[Dataset entries]
=== Begin Enclosure ===
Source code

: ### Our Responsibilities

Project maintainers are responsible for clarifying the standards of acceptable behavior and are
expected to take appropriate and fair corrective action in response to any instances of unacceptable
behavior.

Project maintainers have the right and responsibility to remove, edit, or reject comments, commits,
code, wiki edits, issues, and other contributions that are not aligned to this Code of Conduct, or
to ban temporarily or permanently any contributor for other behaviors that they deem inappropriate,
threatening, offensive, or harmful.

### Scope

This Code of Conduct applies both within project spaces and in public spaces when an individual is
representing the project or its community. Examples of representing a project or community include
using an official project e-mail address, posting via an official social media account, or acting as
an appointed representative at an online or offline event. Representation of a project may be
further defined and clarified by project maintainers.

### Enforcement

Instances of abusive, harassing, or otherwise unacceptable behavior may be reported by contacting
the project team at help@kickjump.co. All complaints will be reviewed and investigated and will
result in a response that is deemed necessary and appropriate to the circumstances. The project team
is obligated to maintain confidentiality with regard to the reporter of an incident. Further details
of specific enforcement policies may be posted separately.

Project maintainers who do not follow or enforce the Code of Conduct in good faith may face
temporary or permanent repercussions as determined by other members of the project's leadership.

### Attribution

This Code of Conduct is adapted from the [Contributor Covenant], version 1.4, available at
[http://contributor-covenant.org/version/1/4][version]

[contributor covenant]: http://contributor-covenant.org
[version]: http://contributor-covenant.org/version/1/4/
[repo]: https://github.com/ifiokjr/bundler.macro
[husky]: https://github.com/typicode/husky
=== End Enclosure ===
-- Instruction --
Output every nonblank line of the data above as a JSON list of strings, with one string per line.

-- Exercise solution --
[
  "Source code",
  ": ### Our Responsibilities",
  "Project maintainers are responsible for clarifying the standards of acceptable behavior and are",
  "expected to take appropriate and fair corrective action in response to any instances of unacceptable",
  "behavior.",
  "Project maintainers have the right and responsibility to remove, edit, or reject comments, commits,",
  "code, wiki edits, issues, and other contributions that are not aligned to this Code of Conduct, or",
  "to ban temporarily or permanently any contributor for other behaviors that they deem inappropriate,",
  "threatening, offensive, or harmful.",
  "### Scope",
  "This Code of Conduct applies both within project spaces and in public spaces when an individual is",
  "representing the project or its community. Examples of representing a project or community include",
  "using an official project e-mail address, posting via an official social media account, or acting as",
  "an appointed representative at an online or offline event. Representation of a project may be",
  "further defined and clarified by project maintainers.",
  "### Enforcement",
  "Instances of abusive, harassing, or otherwise unacceptable behavior may be reported by contacting",
  "the project team at help@kickjump.co. All complaints will be reviewed and investigated and will",
  "result in a response that is deemed necessary and appropriate to the circumstances. The project team",
  "is obligated to maintain confidentiality with regard to the reporter of an incident. Further details",
  "of specific enforcement policies may be posted separately.",
  "Project maintainers who do not follow or enforce the Code of Conduct in good faith may face",
  "temporary or permanent repercussions as determined by other members of the project's leadership.",
  "### Attribution",
  "This Code of Conduct is adapted from the [Contributor Covenant], version 1.4, available at",
  "[http://contributor-covenant.org/version/1/4][version]",
  "[contributor covenant]: http://contributor-covenant.org",
  "[version]: http://contributor-covenant.org/version/1/4/",
  "[repo]: https://github.com/ifiokjr/bundler.macro",
  "[husky]: https://github.com/typicode/husky"
]